Dai dati emerge che gli impollinatori sono responsabili di circa il 44% dei redditi agricoli di queste comunità. Ma il dato ancora più preoccupante riguarda la dieta. Gli insetti garantiscono oltre il 20% dell’assunzione di vitamina A, vitamina E e folato. Quando la polinizzazione diminuisce, crollano i raccolti di frutta, verdura e semi ricchi di questi micronutrienti. Le comunità restano esposte a carenze nutrizionali serie, con tutto quello che ne consegue per la salute.
Un fenomeno globale che qualcuno ha definito “apocalisse degli insetti”
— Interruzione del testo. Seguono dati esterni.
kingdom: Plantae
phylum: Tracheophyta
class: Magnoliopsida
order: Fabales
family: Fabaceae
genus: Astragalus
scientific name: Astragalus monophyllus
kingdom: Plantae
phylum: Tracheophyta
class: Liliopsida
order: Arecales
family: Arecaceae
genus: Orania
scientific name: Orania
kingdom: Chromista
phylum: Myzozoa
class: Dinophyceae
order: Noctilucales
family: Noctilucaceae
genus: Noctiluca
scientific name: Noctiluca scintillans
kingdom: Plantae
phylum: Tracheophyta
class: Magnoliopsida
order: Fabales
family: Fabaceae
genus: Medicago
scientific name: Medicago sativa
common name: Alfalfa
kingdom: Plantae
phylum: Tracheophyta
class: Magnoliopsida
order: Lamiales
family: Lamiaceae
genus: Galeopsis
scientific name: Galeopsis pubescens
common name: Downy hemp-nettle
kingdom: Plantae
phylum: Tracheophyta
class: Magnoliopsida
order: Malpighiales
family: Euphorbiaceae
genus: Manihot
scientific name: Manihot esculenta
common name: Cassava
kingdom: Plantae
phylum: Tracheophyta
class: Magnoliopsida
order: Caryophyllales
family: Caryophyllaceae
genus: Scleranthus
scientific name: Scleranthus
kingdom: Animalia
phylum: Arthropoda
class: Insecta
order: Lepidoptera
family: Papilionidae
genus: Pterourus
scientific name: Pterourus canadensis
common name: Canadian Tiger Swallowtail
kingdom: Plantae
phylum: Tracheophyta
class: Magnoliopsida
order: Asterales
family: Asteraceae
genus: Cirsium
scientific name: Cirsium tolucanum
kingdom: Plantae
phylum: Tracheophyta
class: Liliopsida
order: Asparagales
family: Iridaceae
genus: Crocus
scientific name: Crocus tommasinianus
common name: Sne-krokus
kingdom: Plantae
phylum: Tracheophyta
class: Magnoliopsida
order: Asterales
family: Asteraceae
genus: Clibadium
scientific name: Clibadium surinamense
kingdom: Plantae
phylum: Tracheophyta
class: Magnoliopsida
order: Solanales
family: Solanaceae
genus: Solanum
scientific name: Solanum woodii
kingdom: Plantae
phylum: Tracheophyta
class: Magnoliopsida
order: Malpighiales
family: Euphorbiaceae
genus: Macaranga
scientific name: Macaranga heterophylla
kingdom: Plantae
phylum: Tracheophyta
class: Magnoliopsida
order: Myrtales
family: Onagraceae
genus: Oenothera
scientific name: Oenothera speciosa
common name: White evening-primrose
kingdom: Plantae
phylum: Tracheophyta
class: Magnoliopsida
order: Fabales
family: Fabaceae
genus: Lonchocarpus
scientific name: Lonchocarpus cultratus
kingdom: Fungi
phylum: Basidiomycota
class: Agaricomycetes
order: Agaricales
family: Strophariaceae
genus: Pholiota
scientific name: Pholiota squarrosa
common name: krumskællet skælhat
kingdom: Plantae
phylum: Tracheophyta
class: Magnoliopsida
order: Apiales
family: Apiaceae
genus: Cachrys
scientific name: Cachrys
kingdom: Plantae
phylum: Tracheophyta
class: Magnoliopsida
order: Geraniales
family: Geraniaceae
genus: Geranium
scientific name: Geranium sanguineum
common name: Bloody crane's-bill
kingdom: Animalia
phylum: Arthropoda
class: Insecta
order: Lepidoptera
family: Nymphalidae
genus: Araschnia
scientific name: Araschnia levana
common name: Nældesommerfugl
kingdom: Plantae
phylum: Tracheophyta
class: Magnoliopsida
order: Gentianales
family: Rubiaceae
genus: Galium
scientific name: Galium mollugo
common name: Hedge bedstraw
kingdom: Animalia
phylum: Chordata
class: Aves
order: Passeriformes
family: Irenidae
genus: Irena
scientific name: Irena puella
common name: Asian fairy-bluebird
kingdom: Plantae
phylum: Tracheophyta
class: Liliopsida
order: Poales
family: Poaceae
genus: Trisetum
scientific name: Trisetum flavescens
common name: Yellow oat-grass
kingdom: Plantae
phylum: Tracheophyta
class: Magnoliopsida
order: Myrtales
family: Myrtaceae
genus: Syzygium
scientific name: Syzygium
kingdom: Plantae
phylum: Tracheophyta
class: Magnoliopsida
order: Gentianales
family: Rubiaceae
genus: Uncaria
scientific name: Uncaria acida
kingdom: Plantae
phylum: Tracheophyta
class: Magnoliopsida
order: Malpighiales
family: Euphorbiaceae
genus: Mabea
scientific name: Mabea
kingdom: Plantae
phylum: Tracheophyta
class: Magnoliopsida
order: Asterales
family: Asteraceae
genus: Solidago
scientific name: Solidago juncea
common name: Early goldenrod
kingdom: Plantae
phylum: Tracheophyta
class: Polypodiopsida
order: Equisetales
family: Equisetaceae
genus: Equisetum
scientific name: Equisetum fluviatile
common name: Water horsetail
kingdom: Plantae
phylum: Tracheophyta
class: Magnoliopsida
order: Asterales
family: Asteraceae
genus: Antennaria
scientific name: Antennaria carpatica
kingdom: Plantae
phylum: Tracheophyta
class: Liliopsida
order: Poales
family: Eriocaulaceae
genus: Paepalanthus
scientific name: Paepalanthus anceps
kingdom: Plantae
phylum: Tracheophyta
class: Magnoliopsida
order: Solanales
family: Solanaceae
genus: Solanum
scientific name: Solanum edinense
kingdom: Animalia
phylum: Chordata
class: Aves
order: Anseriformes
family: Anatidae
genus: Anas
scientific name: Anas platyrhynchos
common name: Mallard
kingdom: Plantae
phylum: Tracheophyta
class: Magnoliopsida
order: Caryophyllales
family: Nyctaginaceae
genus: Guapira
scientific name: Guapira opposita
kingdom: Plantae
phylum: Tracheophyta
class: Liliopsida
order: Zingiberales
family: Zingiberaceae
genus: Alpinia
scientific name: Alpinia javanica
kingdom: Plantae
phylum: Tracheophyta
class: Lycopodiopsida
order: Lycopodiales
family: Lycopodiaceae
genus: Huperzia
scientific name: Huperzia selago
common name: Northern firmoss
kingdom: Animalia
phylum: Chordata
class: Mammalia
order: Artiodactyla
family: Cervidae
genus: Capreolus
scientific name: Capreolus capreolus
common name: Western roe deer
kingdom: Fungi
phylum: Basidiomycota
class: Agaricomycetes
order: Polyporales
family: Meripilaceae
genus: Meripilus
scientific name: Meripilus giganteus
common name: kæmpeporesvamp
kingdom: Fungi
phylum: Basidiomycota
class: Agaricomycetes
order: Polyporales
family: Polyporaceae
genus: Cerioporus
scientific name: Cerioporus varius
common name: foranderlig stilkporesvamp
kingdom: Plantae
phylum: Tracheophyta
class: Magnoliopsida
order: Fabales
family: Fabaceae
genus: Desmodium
Per capire la portata di quanto sta succedendo, bisogna allargare lo sguardo. Nel 2019, una ricerca aveva stimato che il 40% delle specie di insetti a livello mondiale fosse in declino. Cali enormi nella quantità di insetti volanti erano stati registrati in diverse aree della Germania e nelle foreste di Porto Rico. La comunità scientifica, non a caso, ha iniziato a parlare di vera e propria “apocalisse degli insetti”.
E le conseguenze si propagano a catena. Gli insetti sono alla base di innumerevoli reti alimentari, essenziali per il riciclo dei nutrienti e per la polinizzazione. A livello globale, si stima che circa tre quarti dei raccolti alimentari del pianeta dipendano in qualche misura dall’impollinazione animale. Perdere gli impollinatori significa perdere produttività agricola e qualità del cibo.
Le cause? La scienza le ha individuate con ragionevole chiarezza: uso intensivo del suolo e cambiamento climatico. Le regioni dove gli insetti stanno scomparendo più rapidamente sono proprio quelle caratterizzate da agricoltura intensiva e scarso habitat naturale residuo, il tutto aggravato dall’aumento delle temperature. Si crea un circolo vizioso. Si distrugge l’habitat degli insetti, si usano pesticidi su larga scala per produrre di più, ma facendo così si eliminano proprio quegli impollinatori da cui dipende la resa e la qualità dei raccolti.
La ricerca indica anche una possibile strada: piantare fasce di fiori autoctoni attorno ai campi coltivati per garantire nutrimento costante agli impollinatori, e avviare una transizione verso modelli agricoli che non avvelenino in modo indiscriminato gli insetti da cui, in fondo, dipende anche il contenuto del piatto di tutti.